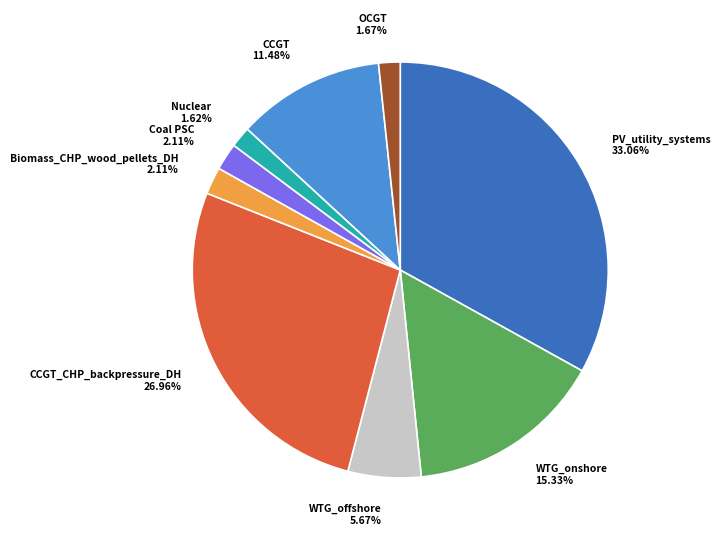

Which slice is the largest?

PV_utility_systems 33.06%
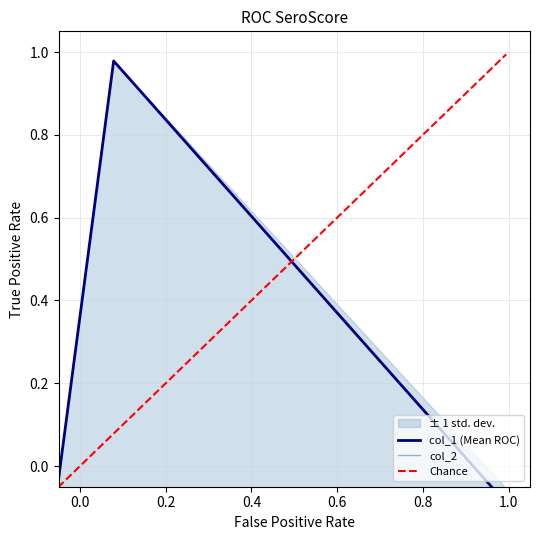

Reading right to left, what are all the values shown in this chart?

col_1: -0.1	1.0	-0.2
col_2: -0.1	-0.2	-1.0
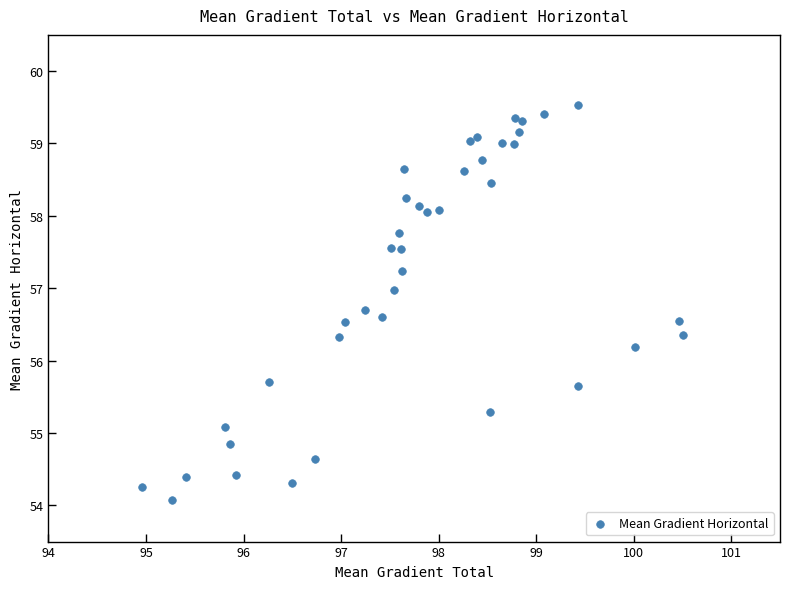

What Y value in the scatter plot is closest to 56?

56.2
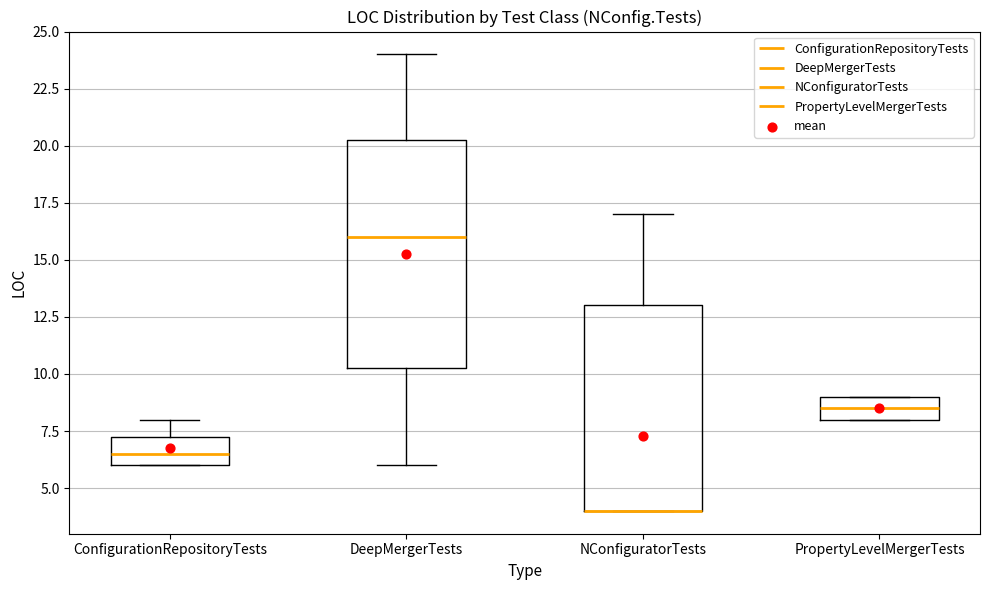

Where does the upper whisker of the box for ConfigurationRepositoryTests end on the y-axis? The values are not printed on the chart, so give them approximately, as read against the axis.

8.0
══════════════════════════════
§ DIRECTIVE
Reproduce all the rows above word for word, leaving out the pictures.

§ ANSWER AREA
Which slice is the largest?

PV_utility_systems 33.06%

Reading right to left, what are all the values shown in this chart?

col_1: -0.1	1.0	-0.2
col_2: -0.1	-0.2	-1.0

What Y value in the scatter plot is closest to 56?

56.2

Where does the upper whisker of the box for ConfigurationRepositoryTests end on the y-axis? The values are not printed on the chart, so give them approximately, as read against the axis.

8.0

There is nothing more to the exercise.